◆ **Page**
Never heard about circular polarization? Read about the advantages of circular polarization here
The Skew-Planar Wheel is very alike the Cloverleaf antenna, but instead of 3 lobes it has 4, positioned at 90° apart from each other.
The Skew-Planar Wheel is best suited for the receiver, but will work pretty well as a transmitter antenna as well. It has an excellent radiation pattern and very low gain. The reverse polarization rejection pattern is much better and more uniform than the Cloverleaf, making it excellent for the receiving end. The lowest SWR possible is 1.2.
Lowest SWR possible: 1.2
Difficulty to make: High
Best suited for: Video receiver
Downsides: Hard to make, comparably fragile, big, not very aerodynamic, not possible to trim to the right frequency.
Upsides: Pretty wide band, good radiation pattern, low dBi, good reverse polarization rejection.
Stiff wire that is easy to solder.
RG316 coax cable.
(The antenna on the pictures in this guide is left hand polarized)

Source records
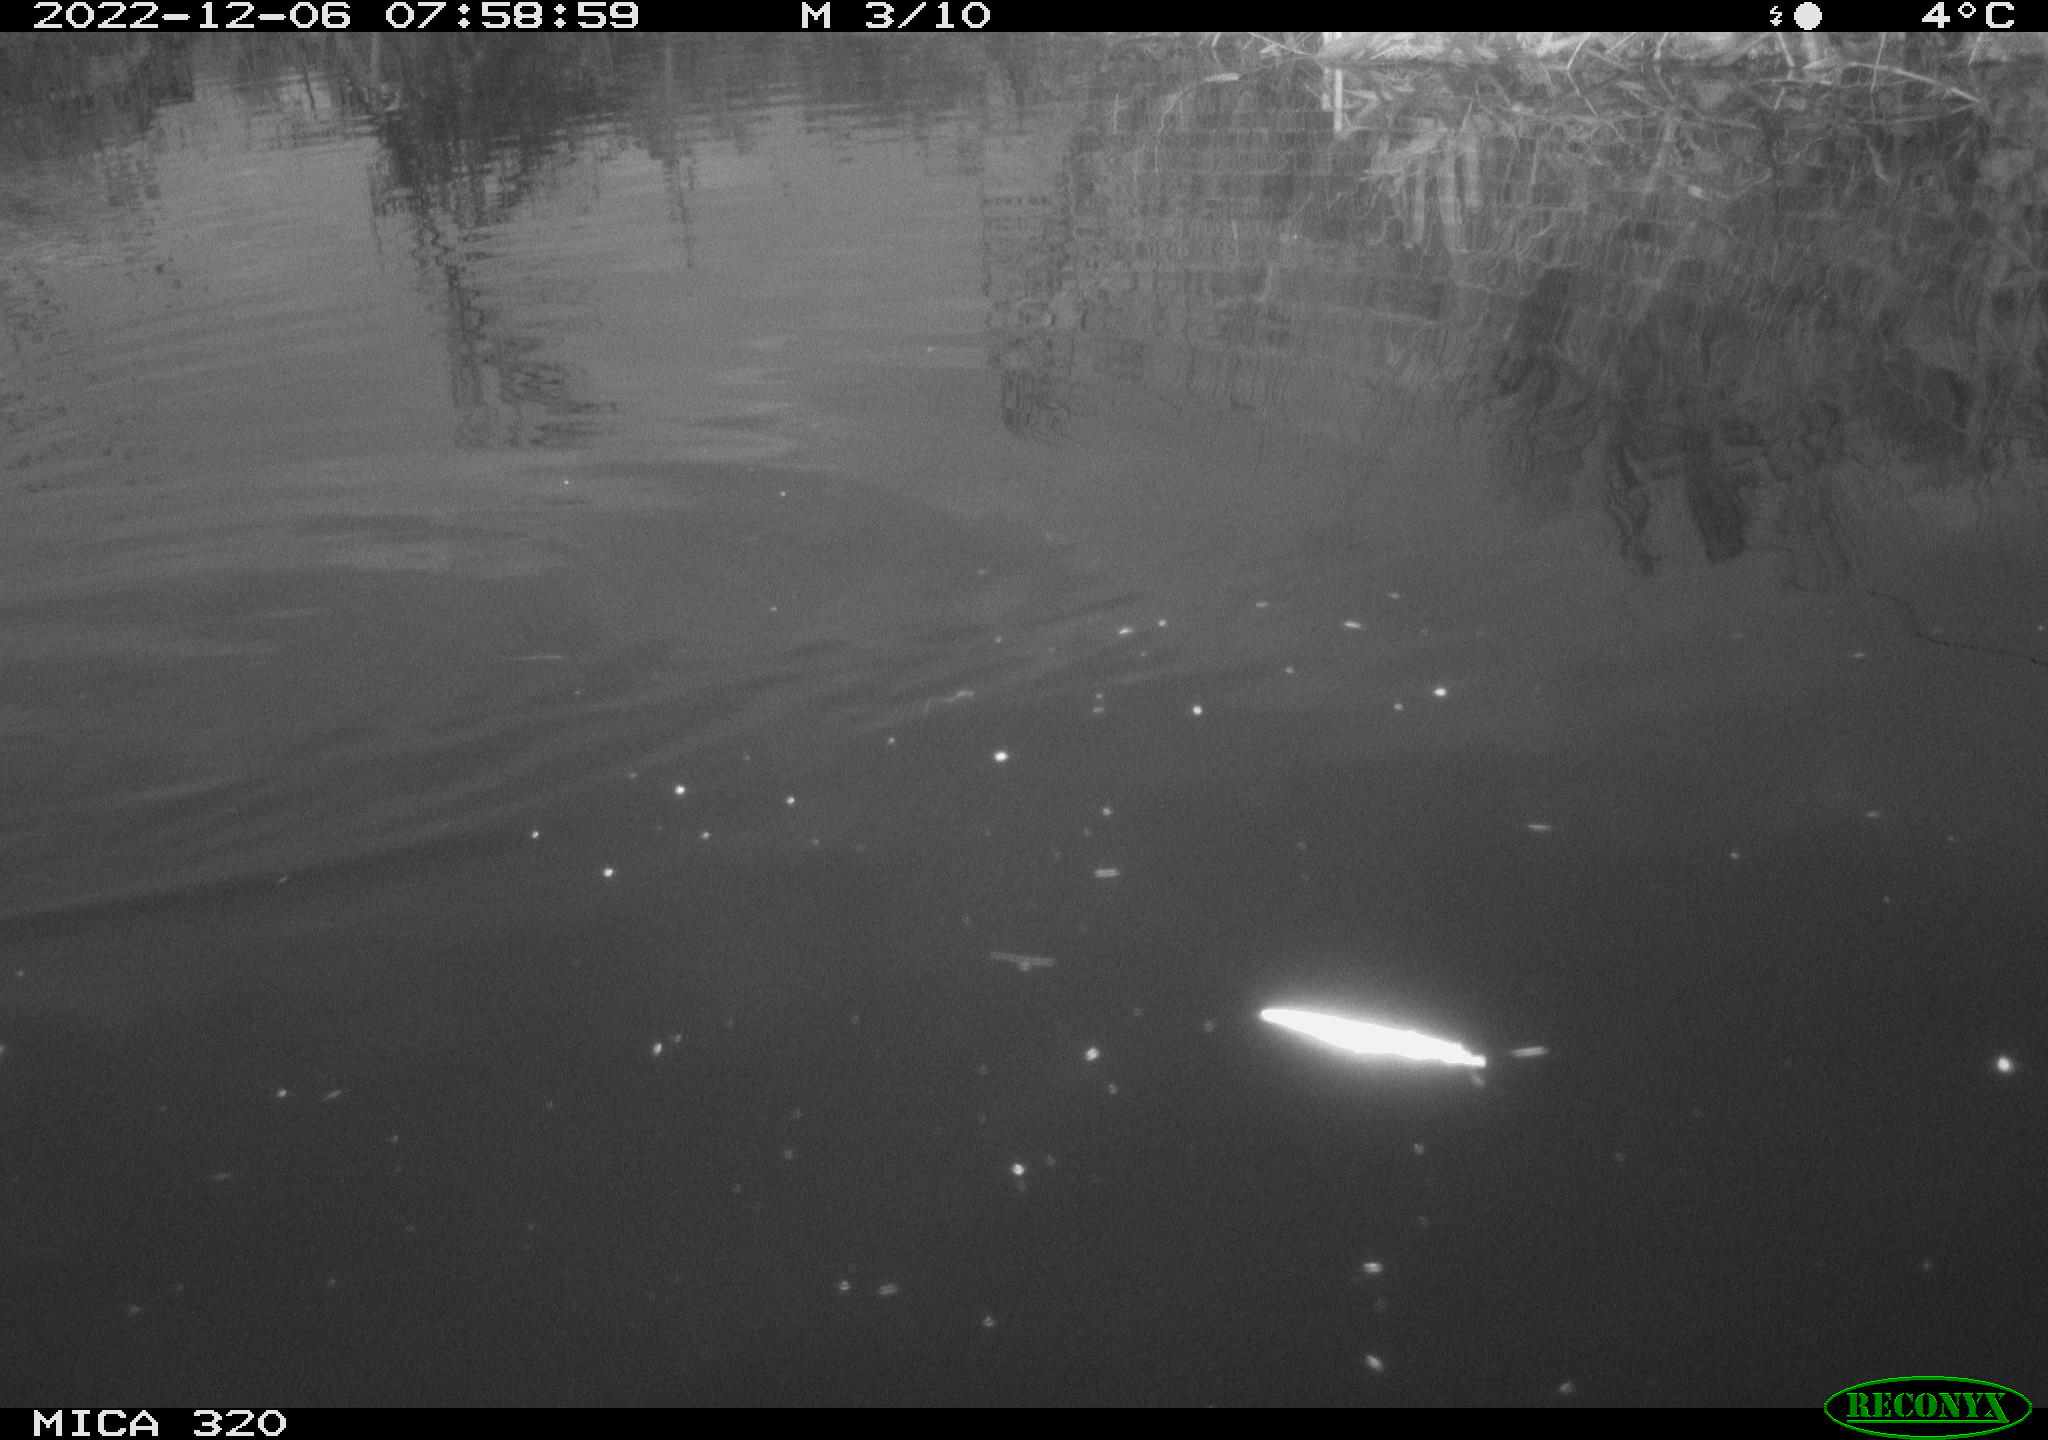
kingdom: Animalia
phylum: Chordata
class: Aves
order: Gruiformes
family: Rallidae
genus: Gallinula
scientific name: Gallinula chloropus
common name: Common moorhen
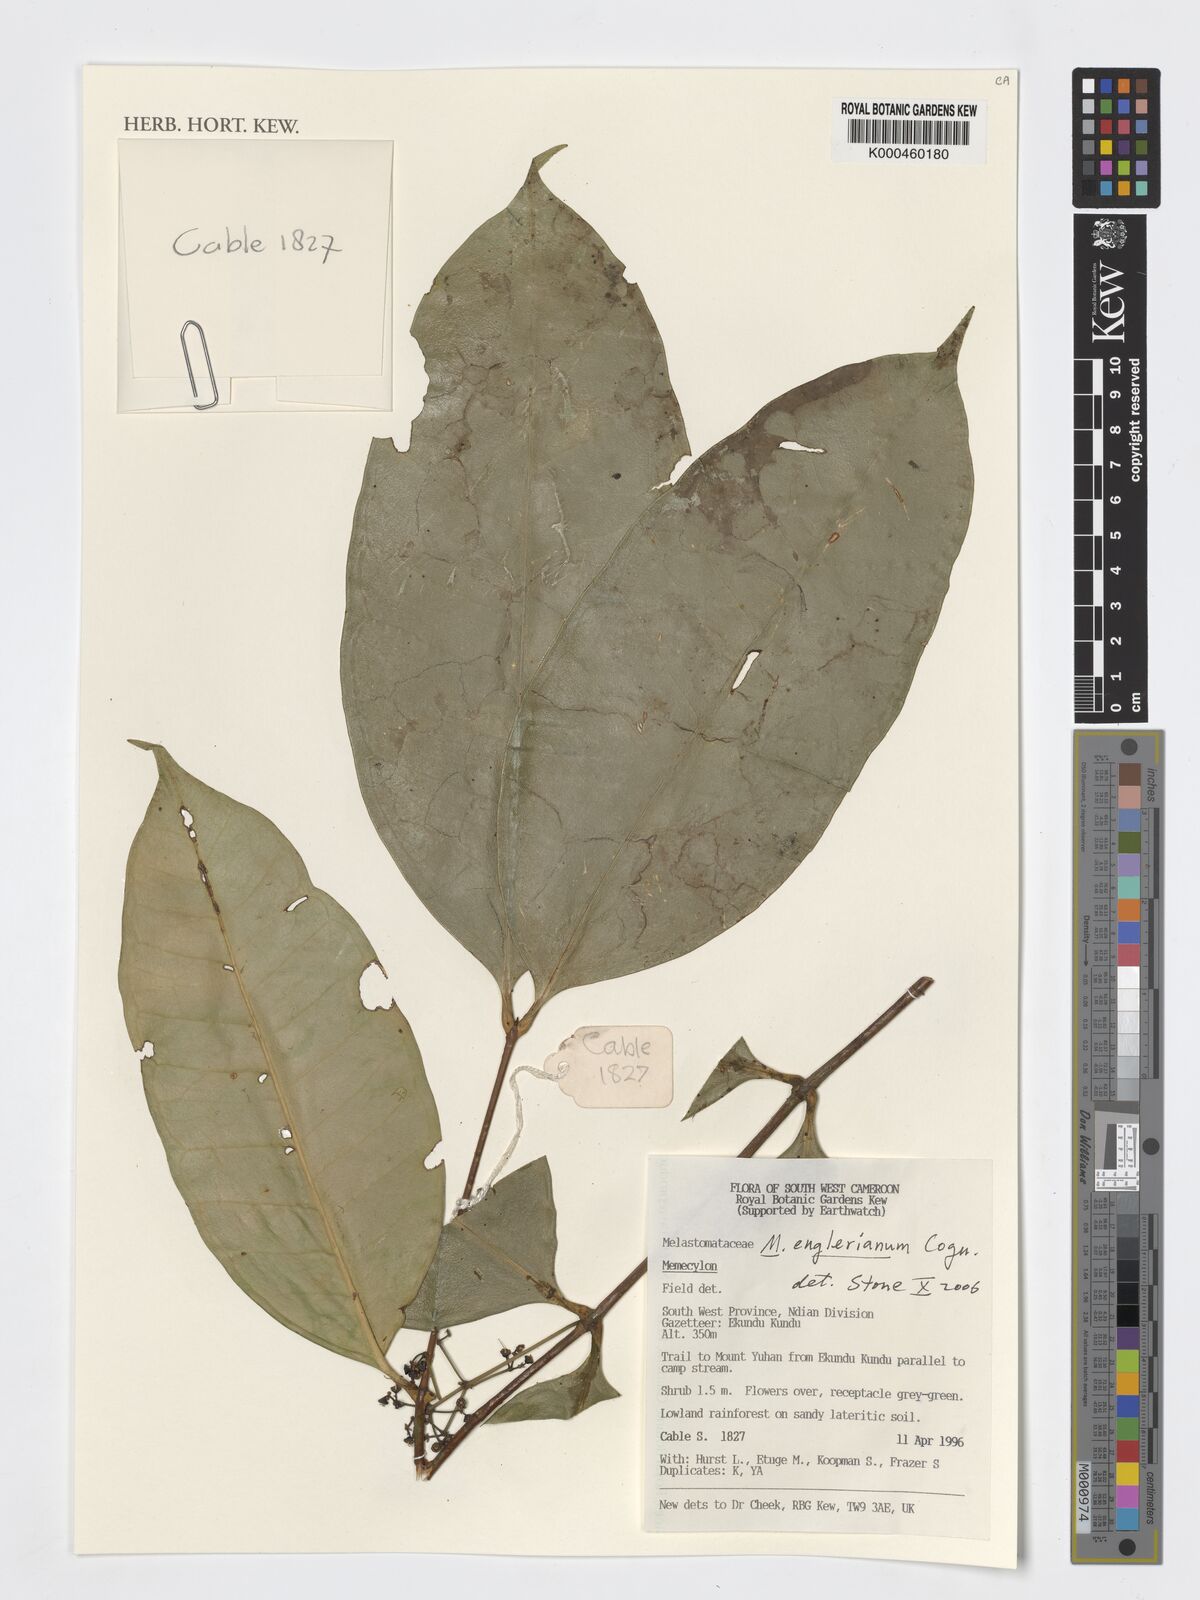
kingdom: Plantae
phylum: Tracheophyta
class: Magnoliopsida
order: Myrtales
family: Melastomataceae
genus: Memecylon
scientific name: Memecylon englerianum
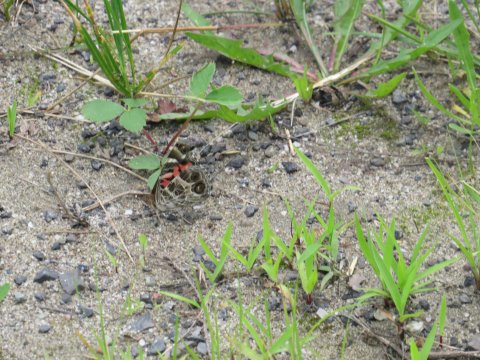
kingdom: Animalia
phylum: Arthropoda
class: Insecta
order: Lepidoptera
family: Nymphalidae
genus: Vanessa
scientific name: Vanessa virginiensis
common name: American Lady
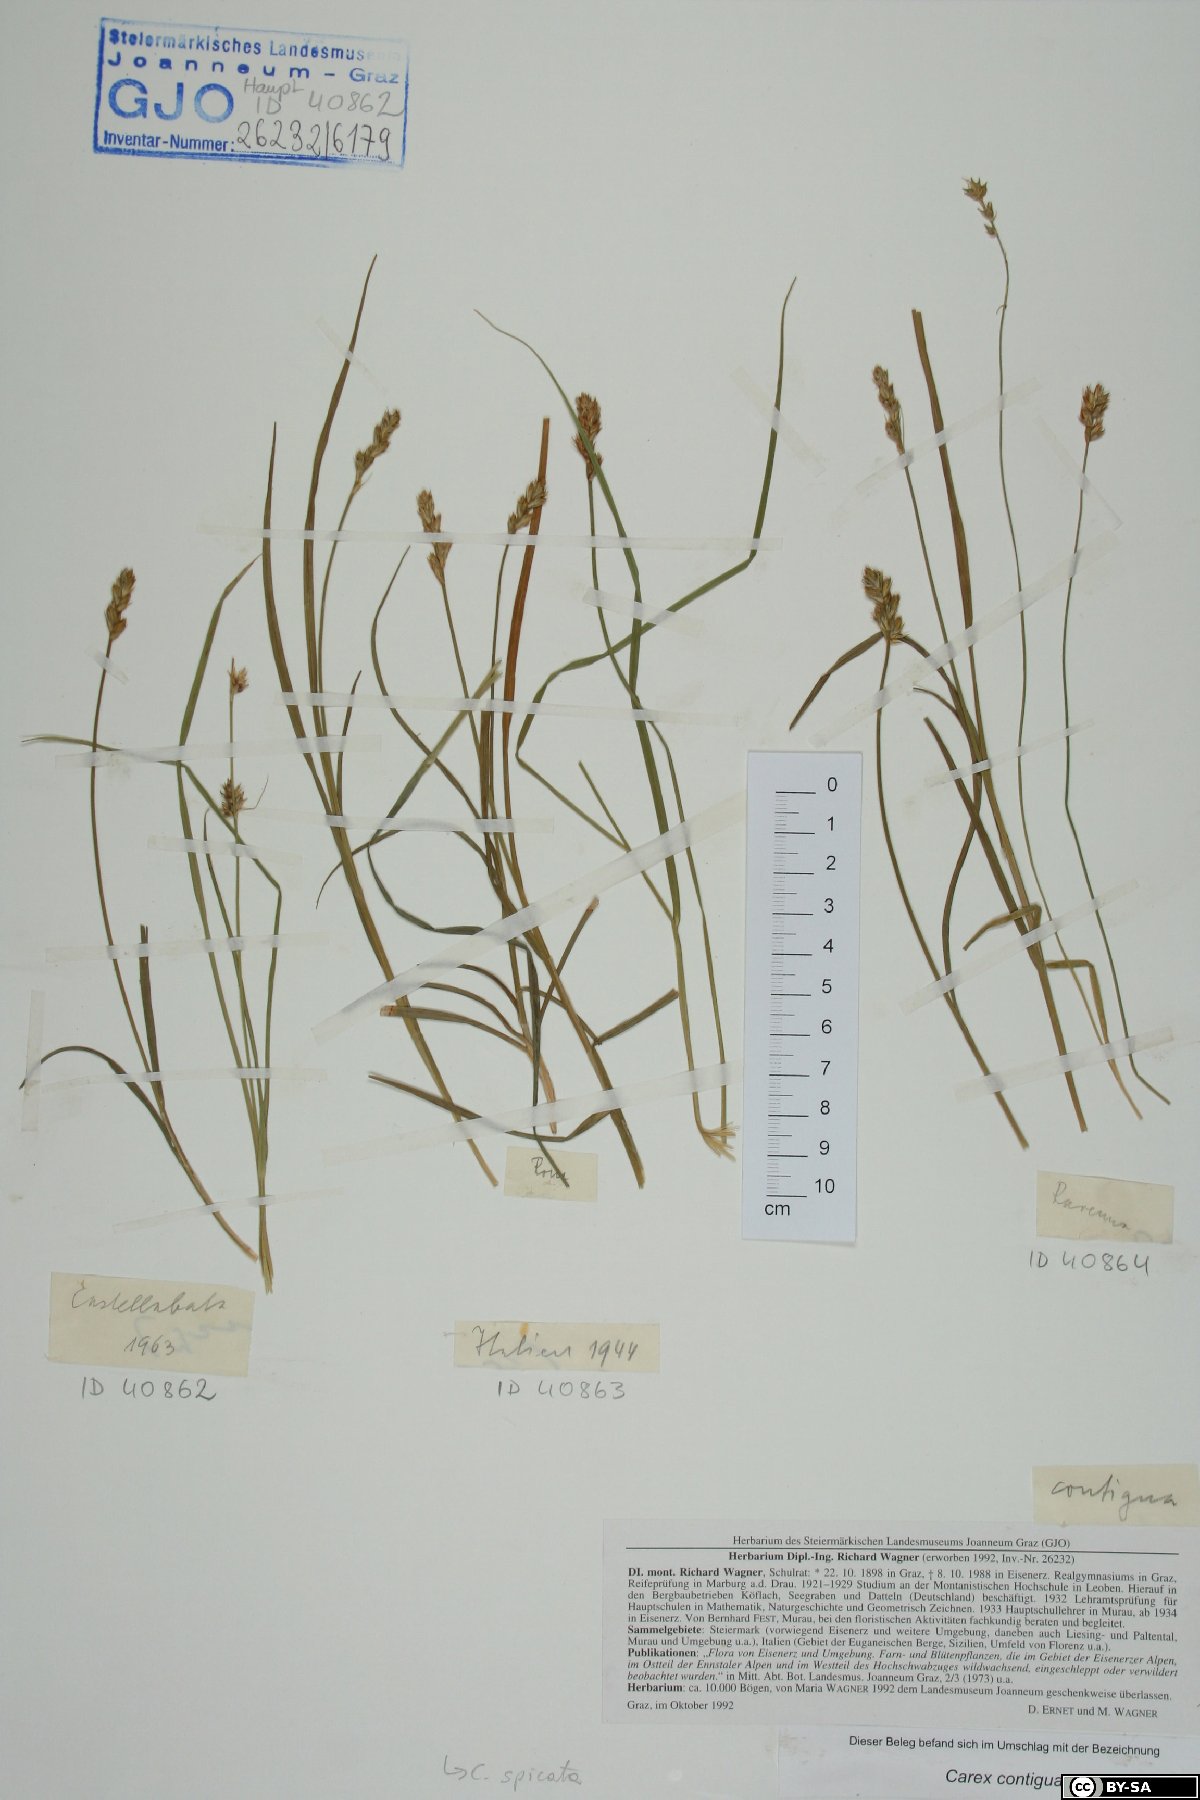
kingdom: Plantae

◆ **Problems to solve**
(1) Answer these from the Skew-Planar Wheel page:
(a) How many lobes does the Skew-Planar Wheel have?
(b) What difficulty to make does the page give it?
(c) Which coax cable does the page list?
(2) Output everything in the Skew-Planar Wheel page from "The Skew-Planar Wheel is best" down to "easy to solder.", word for word.

◆ **Outputs in order**
(1)
(a) 4
(b) High
(c) RG316

(2)
The Skew-Planar Wheel is best suited for the receiver, but will work pretty well as a transmitter antenna as well. It has an excellent radiation pattern and very low gain. The reverse polarization rejection pattern is much better and more uniform than the Cloverleaf, making it excellent for the receiving end. The lowest SWR possible is 1.2.
Lowest SWR possible: 1.2
Difficulty to make: High
Best suited for: Video receiver
Downsides: Hard to make, comparably fragile, big, not very aerodynamic, not possible to trim to the right frequency.
Upsides: Pretty wide band, good radiation pattern, low dBi, good reverse polarization rejection.
Stiff wire that is easy to solder.